Market Square Rhineland
The single-storey building is to move to the Open Air Museum Kommern this summer. There it will be rebuilt as part of an ensemble of buildings called "Marktplatz Rheinland", which reflect the period between 1945 and 1990. A spring prefabricated house from the 1960s, a typical flat roof bungalow from the 1950s, as well as an Eifel restaurant in the facilities around 1974 or an asylum home from the 1990s can already be visited there.
The historians of the National Museum of Folklore want to make two time cuts visible again in the milk bar after appropriate restoration.On the one hand, the view into the mid-1950s with the originally intended use as a milk bar. Another is supposed to show the change to a music pub in the 1970s.
"The music was good and the pub was full of people."Marie Trimborn, Mike Smith's good friend
An era that host Mike Smith celebrated with concerts until the very end. His last birthday was with a rock band on December 29, 2017. "The music was good and the pub was full of people," recalls a good friend, Marie Trimborn, who still maintains the garden next door, all the more surprising for her was his sudden death.Just a few days later, Mike Smith died at the age of 64. The heiress, his sister Ellen decides to sell the property.The lawyer Herbert Poetes, who advises her, is not only a school friend of the deceased landlord, but also his long-time guest and, as chairman of the Brühler Museum Society, has a sense of historic buildings. He drew the attention of the historians of the Rhineland Landscape Association to the "Milkbar".
"A normal restaurant and meeting place for many more or less prominent brewers."Herbert Poetes, , school friend of the landlord
Poetes remembers the milk bar, which in 1960s was the stronghold of the Brühler motorcycle rockers, who parked their large machines in the parking lot next door. In addition to drinks, food was served in the milk bar and guests danced to rock 'n' 'roll from the music box. Later, the milk bar "became a normal restaurant and meeting place for many more or less prominent brewers," says Poetes.
The 87-year-old Elisabeth Beils still remembers the origins of the milk bar, which her parents Josef and Gertrud Eich built in the back of the garden of their house in Mühlenstraße in the mid-1950s. "Like a bomb," the milk bar was smashed after milk bars in Cologne were already "big in fashion," she says. With her sister and the cousin Marlene Vogel she stood behind the counter, quite chic in white servier aprons. "The women liked to sip milk mixed drinks in a chic dress, the men in the suit a Becks from the bottle. From the jukebox, the Valente sang the Casanova," Beils recalls.
"The women liked to sip milk mixed drinks in a chic dress, the men in the suit a Becks from the bottle. From the jukebox, the Valente sang the Casanova."Elisabeth Beils
The centre of the restaurant was the large, white-blue refrigerated counter of the caracciola company. There she initially served ice cream from the baker Paul Scheel next door, vanilla, chocolate and strawberry, the ball to ten pfennigs.They mixed ingredients such as mocha milk with orange for flip, vanilla ice cream and white curacao the "White Dream" or the "Blue Moon", with blue liqueur and sugar edge. The sister Gertrud continued to run the milk bar with her husband, the Englishman William Smith.

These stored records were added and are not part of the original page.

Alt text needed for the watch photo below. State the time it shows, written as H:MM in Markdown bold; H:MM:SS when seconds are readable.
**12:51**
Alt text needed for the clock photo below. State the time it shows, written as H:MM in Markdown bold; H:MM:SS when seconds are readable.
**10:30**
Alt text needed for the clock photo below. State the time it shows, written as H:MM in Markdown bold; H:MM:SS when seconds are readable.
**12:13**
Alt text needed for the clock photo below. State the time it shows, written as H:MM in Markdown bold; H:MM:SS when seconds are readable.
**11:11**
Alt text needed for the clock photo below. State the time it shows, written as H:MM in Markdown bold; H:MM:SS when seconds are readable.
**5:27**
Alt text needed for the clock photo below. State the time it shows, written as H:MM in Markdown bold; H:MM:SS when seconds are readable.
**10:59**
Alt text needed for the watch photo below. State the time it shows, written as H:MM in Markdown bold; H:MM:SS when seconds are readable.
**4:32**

The brewers experienced how intimate the Brühler's relationship with their milk bar was in the last year, whenever they whispered the roller shutters of the restaurant to see the stock in the pub.Many curious people would have stood on the threshold in order to be able to take another look into the familiar walls or get a souvenir, described Carsten Vorwig in charge of house and building research and Sabine Thomas-Ziegler from the collection and exhibition department.

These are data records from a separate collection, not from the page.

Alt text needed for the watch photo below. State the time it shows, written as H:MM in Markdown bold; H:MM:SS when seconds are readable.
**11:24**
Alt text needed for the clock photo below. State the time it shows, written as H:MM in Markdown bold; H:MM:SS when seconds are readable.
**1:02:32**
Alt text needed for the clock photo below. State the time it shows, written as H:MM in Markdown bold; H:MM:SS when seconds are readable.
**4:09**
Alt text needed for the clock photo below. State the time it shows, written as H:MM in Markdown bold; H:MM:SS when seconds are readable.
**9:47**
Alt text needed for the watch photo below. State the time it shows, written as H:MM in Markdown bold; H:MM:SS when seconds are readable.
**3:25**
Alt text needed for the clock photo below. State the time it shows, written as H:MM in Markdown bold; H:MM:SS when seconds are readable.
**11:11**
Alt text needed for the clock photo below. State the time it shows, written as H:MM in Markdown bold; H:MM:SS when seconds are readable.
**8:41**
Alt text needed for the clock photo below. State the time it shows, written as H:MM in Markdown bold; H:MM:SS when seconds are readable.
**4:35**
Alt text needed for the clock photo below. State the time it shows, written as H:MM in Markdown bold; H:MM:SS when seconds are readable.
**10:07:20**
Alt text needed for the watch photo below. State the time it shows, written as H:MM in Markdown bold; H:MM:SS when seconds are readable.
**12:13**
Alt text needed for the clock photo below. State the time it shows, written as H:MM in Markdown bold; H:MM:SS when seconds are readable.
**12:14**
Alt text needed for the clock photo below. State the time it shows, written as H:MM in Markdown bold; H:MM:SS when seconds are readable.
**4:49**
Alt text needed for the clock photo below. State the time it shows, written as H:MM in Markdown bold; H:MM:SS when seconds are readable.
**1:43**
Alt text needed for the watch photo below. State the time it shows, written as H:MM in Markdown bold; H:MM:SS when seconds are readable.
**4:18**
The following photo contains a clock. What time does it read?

For the director of the museum, Josef Mangold, this is a sign that he had the right smell. Such behaviour underpins the thesis that the milk bar was an important meeting place in Brühl and thus the value of maintaining the premises. Historians have long since brought the interior of the former milk bar, the historically relevant pieces from the dining room, the subsequent billiard room and the kiosk window to the street into the archives of the Landesmuseum and made a documentation of the current state.

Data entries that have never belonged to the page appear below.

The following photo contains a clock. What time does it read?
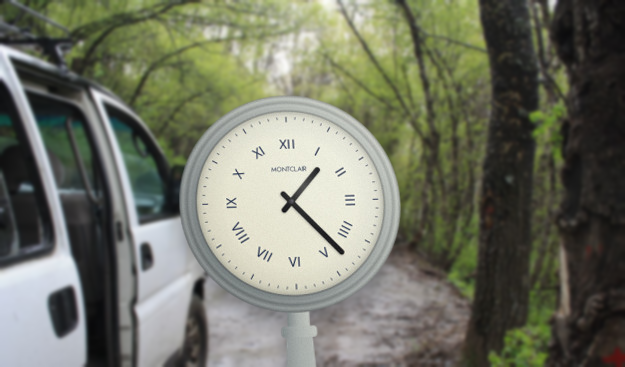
1:23
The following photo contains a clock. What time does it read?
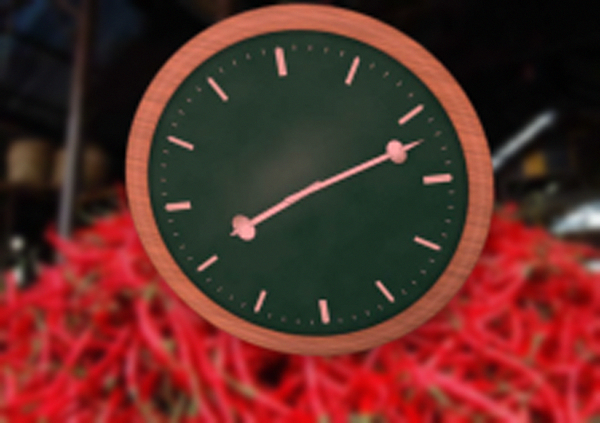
8:12
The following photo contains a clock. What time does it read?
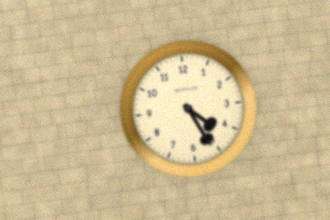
4:26
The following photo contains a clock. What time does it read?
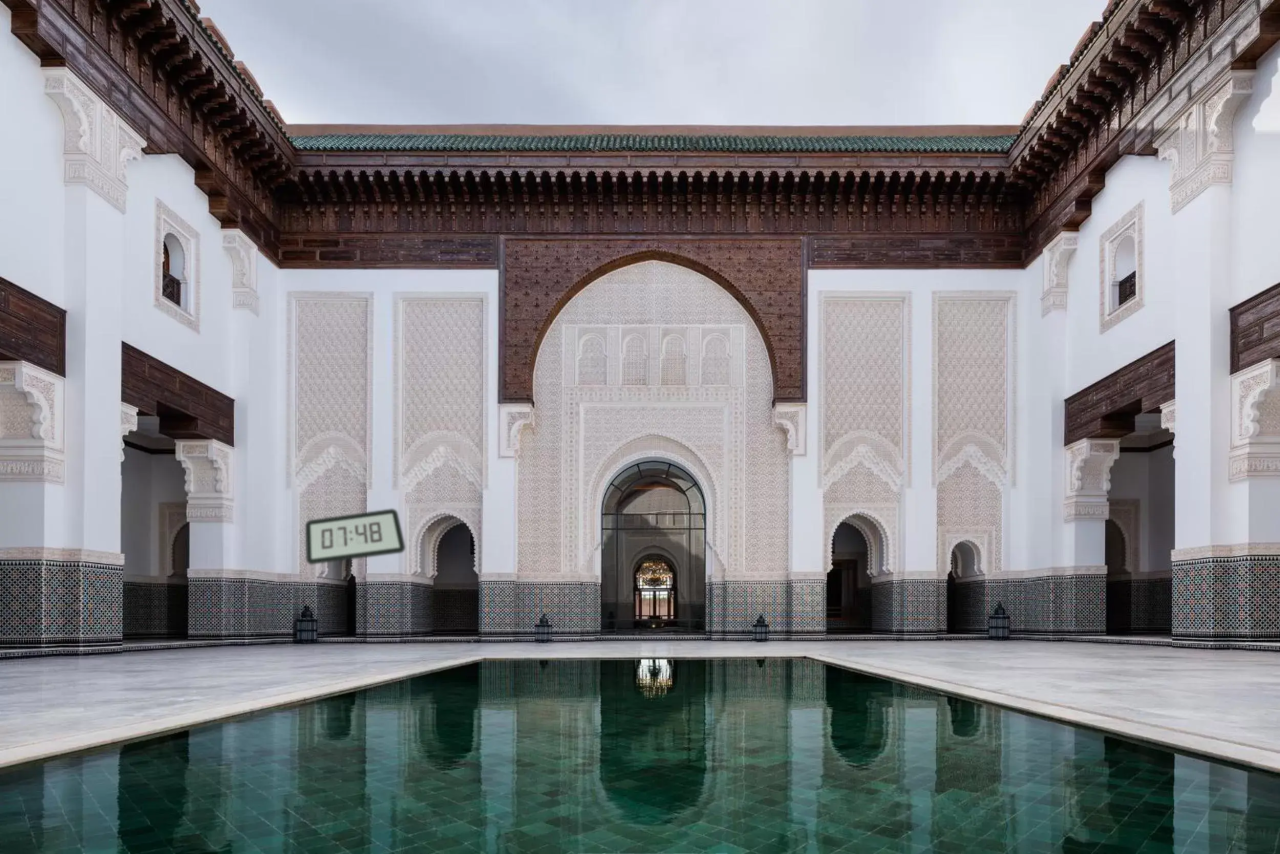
7:48
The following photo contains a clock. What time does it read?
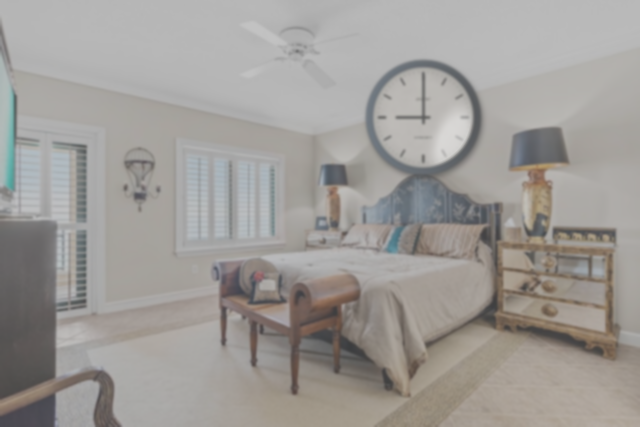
9:00
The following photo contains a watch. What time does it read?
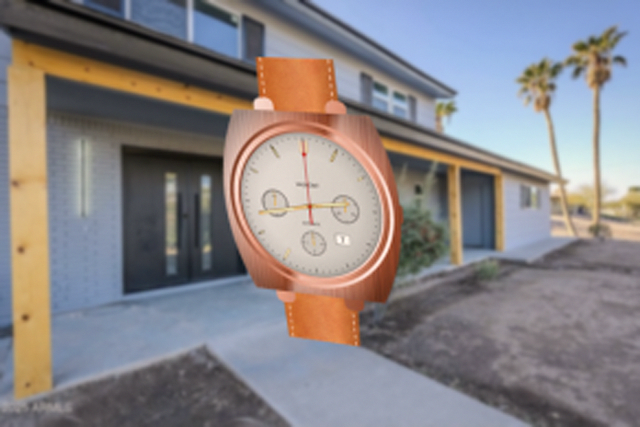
2:43
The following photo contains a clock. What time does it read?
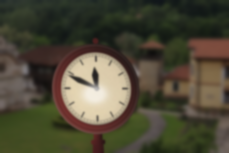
11:49
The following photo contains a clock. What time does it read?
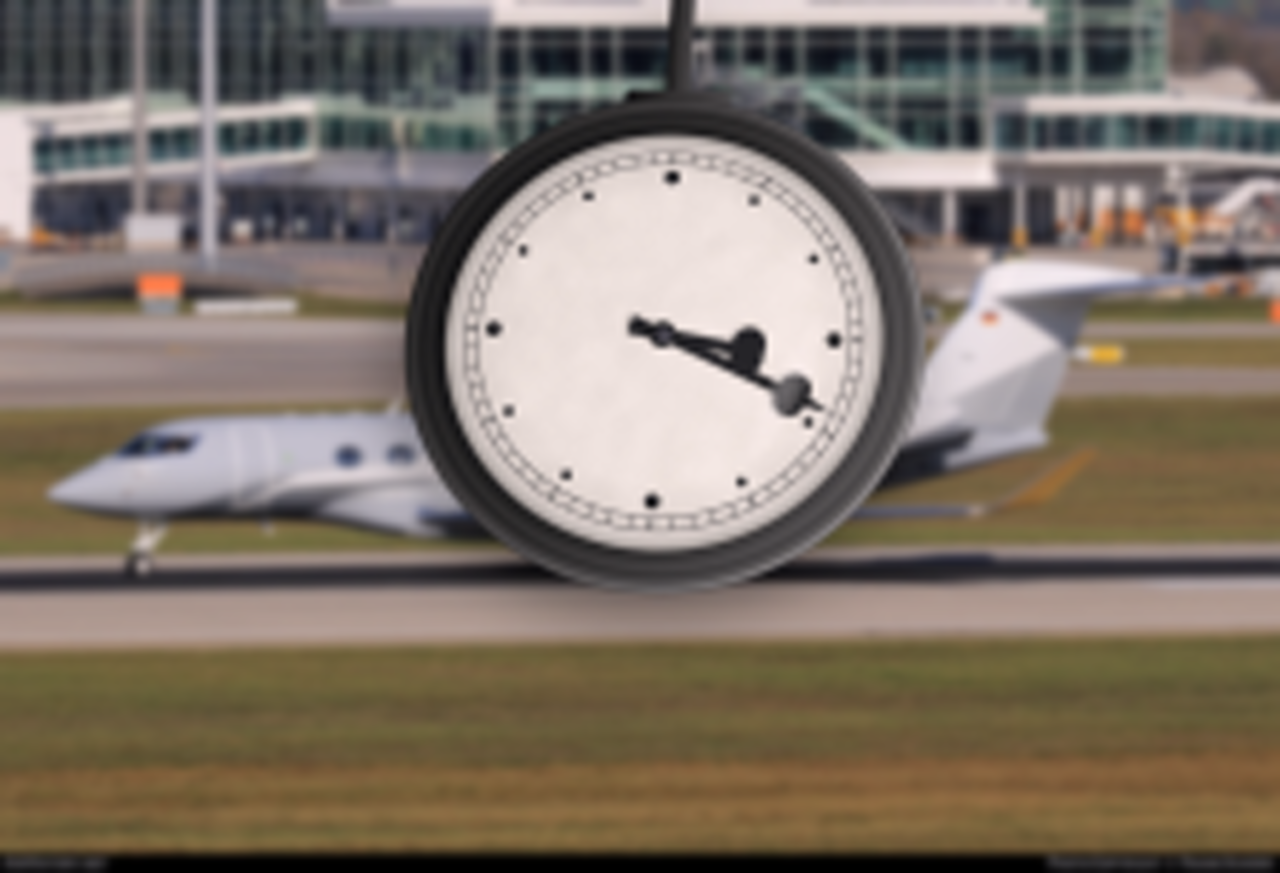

Now the building is still waiting for dismantling. Wall by wall, the milk bar is to be transported to the open-air museum. Vorwig hopes to gain further insights into the colour scheme and the materials used from bygone times from the examination of the walls once saved from the demolition excavator.In addition to historical photos, it is one of the foundations for the authentic representation of the rooms in their early phase.